A swift appointment

An appointment with Pallid Swifts (Martin Kelsey)

Standing in Trujillo's main square one evening this week, loud screams distracted my quiet contemplation of the socially-distanced groups dining at the pavement cafes. The disturbance came from above. At the rooftops, small bats rolled out from their roosts and fluttered over the tiles. But the sound came from higher still. Only then, squinting hard into the disappearing light of when evening turns to night, did I make out the culprits. A swirling gang, wheeling and dealing swifts, growing in density as if by vortex, others were sucked in. Perhaps there were sixty or so, it was hard to tell. I glanced back to cafes and realised that no one else was peering, stiff-necked, upwards. I was the only one mesmerised by these aerial barracudas. Perhaps no one else had even heard the screams.

Swifts gathering (Martin Kelsey)

Gravity sucked these long, stiff-winged birds downwards, plunging towards the cavities and cracks in the masonry in the 16th century palaces cornering the square. There they would roost. Some of the swifts swooped, as in a victory lap, proudly straight to their chosen spots. Others took on an odd fluttering flight, tentative and unpractised. I wondered if these were juvenile birds.

With darkness, the sound disappeared, but I remained standing, quite exhausted simply as a witness. I vowed to return.
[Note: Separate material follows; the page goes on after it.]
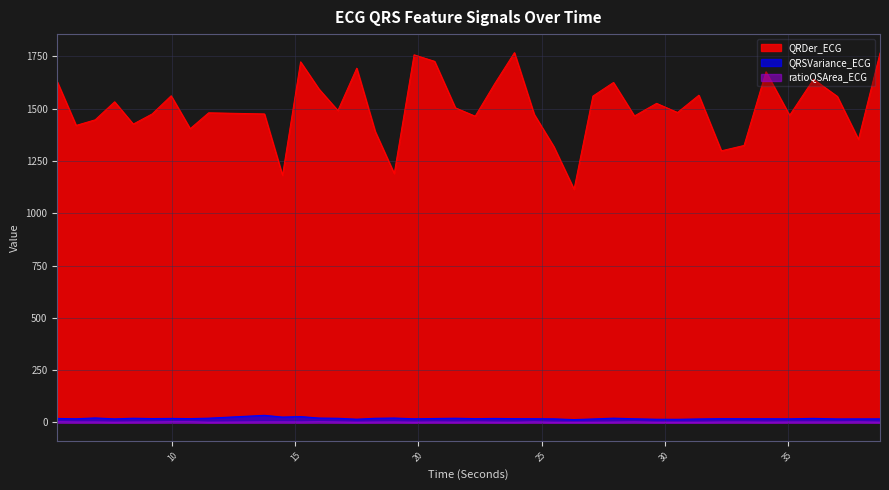

Rank the categories by QRSVariance_ECG value from highest to lowest.

13.7421875, 15.2109375, 14.4765625, 6.8671875, 19.015625, 15.9609375, 27.921875, 11.4765625, 21.5, 8.4140625, 16.7265625, 18.2421875, 36.046875, 9.953125, 23.09375, 5.328125, 20.65625, 9.1796875, 10.7265625, 23.8984375, 22.3046875, 32.3046875, 24.703125, 33.2265625, 34.1171875, 6.09375, 28.7734375, 19.8203125, 35.078125, 25.5, 38.75, 7.65625, 37.875, 37.015625, 31.390625, 27.0859375, 17.4921875, 29.671875, 30.5234375, 26.3203125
And so it was a dawn today, fifteen minutes before sunrise. There were just three other people in the square, all bemasked. An elderly man sat on a bench, with a stoic gaze. There were two street-cleaners, in hi-visibility jackets, busy beside their small trolly-van. Bats were returning to their roosts and forays of Spotless Starlings, were erupting from the trees in bee-lines to the grasslands out of town. Above the belfry of the Church of St. Martin, above the now empty White Stork nests, higher still, came the sound of screams. And there was the frenzied pack of swifts. They had beaten me to it, up in the sky before I had even entered the square. The light was slowly growing, the sun still below the horizon, but the sky already washed pearly blue, with Venus to the east and the waning moon to the west. From the slightly disyllabic call and their shape, I reckoned that almost all of the swifts were Pallid. This surmise was confirmed as the sun rose and their grey-brown plumage was evident. Indeed, I only saw one sootier Common Swift that I was sure of. 

Morning in the main square of Trujillo (Martin Kelsey)

The flock started to disperse. Some headed off, whilst others returned, almost to ground level, in their terrifying chases of twos and threes, at breakneck speed and extraordinary in agility, with twists and turns to avoid the sides of buildings, almost ricocheting down the alleys leading off the square. Too fast to follow with binoculars, they left me breathless.

Crag Martins taking in the early morning sun (Martin Kelsey)

When my turn came to leave, there were a mere handful of swifts left to watch, whilst on the now sunlit granite walls on the western side of the square, thirty Crag Martins gathered in a loose group to sunbathe and preen, enchanting in their quiet and purposeful busyness.


Sue H said…
That’s a wonderfully evocative description. Thanks Martin. I just wish I’d been there to hear and see those wonderful birds.